─── Extracted material ───

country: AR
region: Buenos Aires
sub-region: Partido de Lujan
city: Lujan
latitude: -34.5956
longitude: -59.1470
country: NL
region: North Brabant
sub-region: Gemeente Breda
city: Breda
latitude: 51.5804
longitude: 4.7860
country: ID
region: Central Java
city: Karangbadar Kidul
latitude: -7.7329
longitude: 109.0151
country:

───
─── Extracted material ───

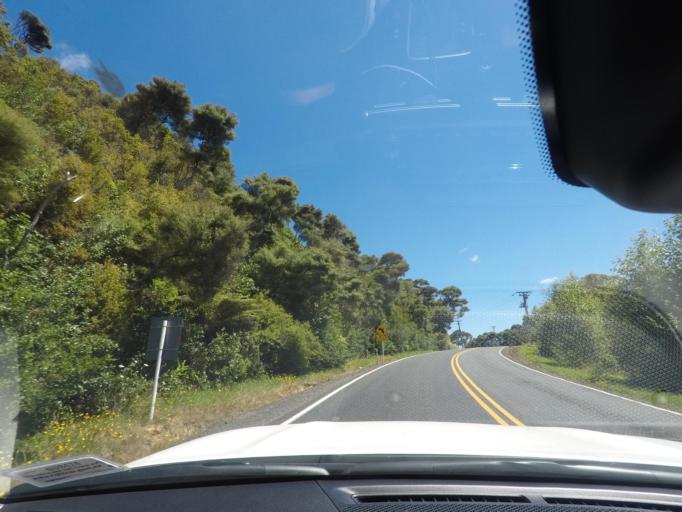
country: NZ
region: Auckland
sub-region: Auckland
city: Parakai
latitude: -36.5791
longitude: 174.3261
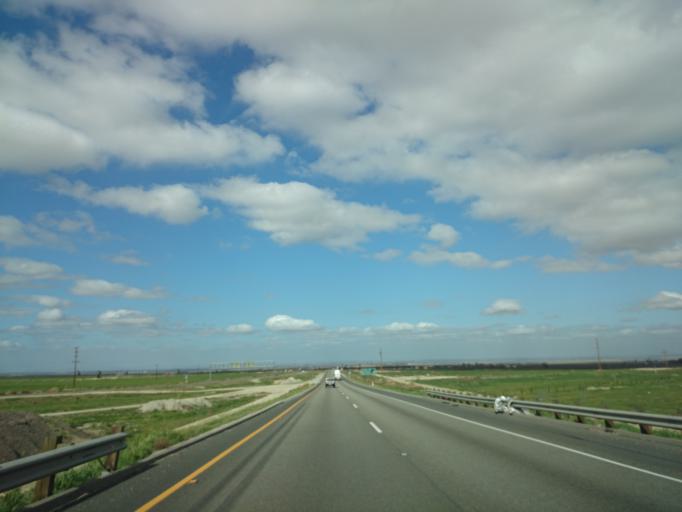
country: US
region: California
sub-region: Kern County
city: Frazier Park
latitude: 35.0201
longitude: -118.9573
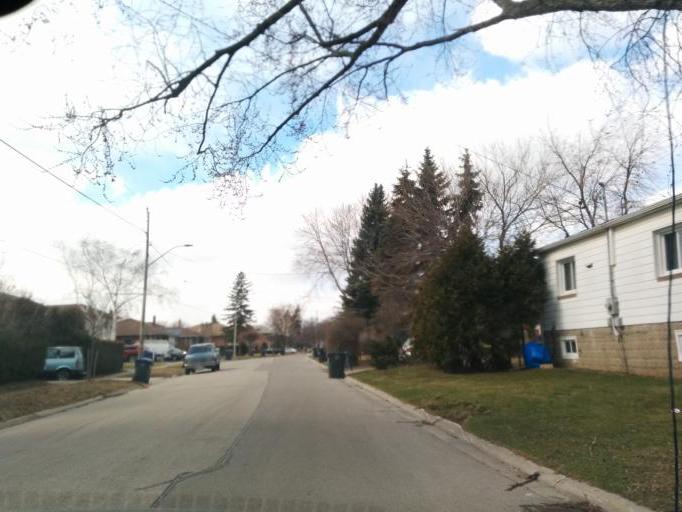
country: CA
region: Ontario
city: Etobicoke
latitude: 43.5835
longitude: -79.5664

───
─── Extracted material ───

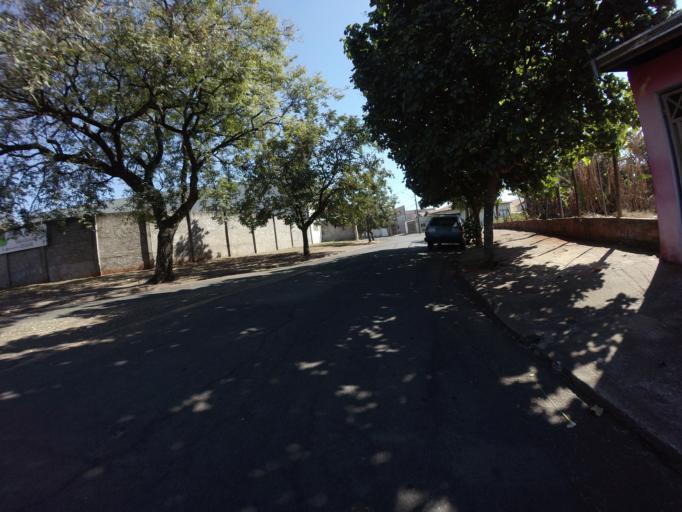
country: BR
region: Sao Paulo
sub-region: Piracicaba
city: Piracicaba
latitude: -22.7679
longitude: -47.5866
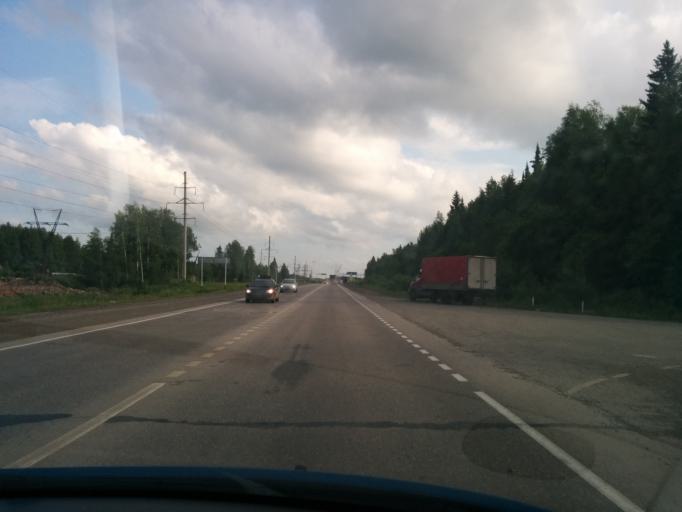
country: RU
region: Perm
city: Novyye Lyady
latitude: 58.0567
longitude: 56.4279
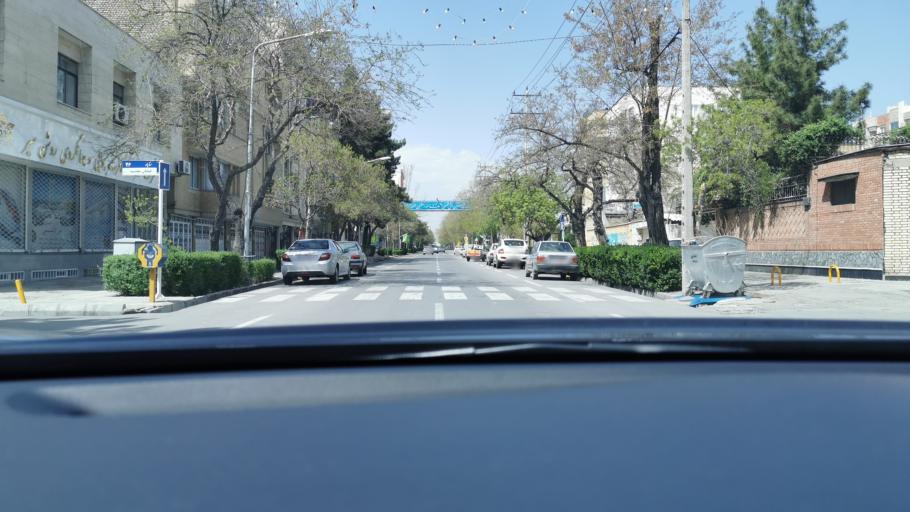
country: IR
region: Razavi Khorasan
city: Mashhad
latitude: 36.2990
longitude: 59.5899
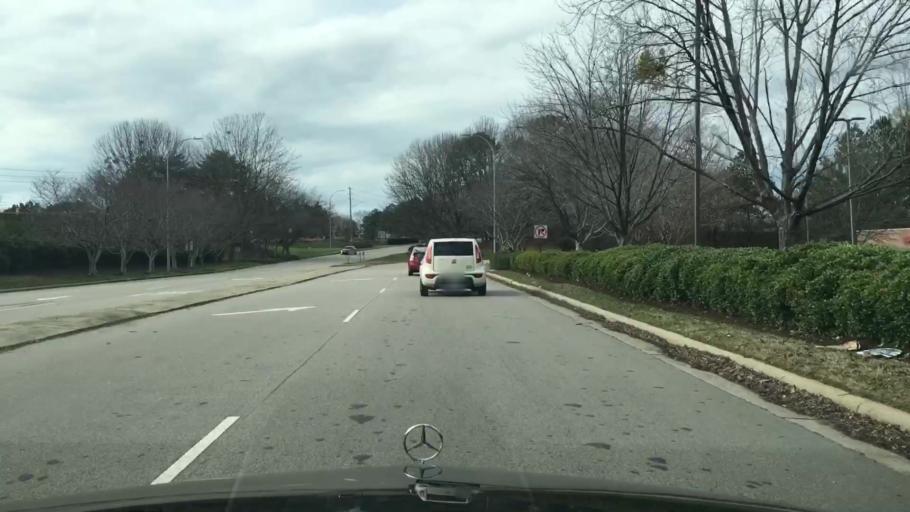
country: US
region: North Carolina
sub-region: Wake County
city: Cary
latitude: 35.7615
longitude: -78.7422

───

• Description of the task: Give the entries from the line containing "city: Frazier Park" through the line containing "latitude: 43.5835" as a Markdown table with columns No. and Line, one row per non-blank line, with the pictures left out.

• Solution for this task:
| No. | Line |
|---|---|
| 1 | city: Frazier Park |
| 2 | latitude: 35.0201 |
| 3 | longitude: -118.9573 |
| 4 | country: CA |
| 5 | region: Ontario |
| 6 | city: Etobicoke |
| 7 | latitude: 43.5835 |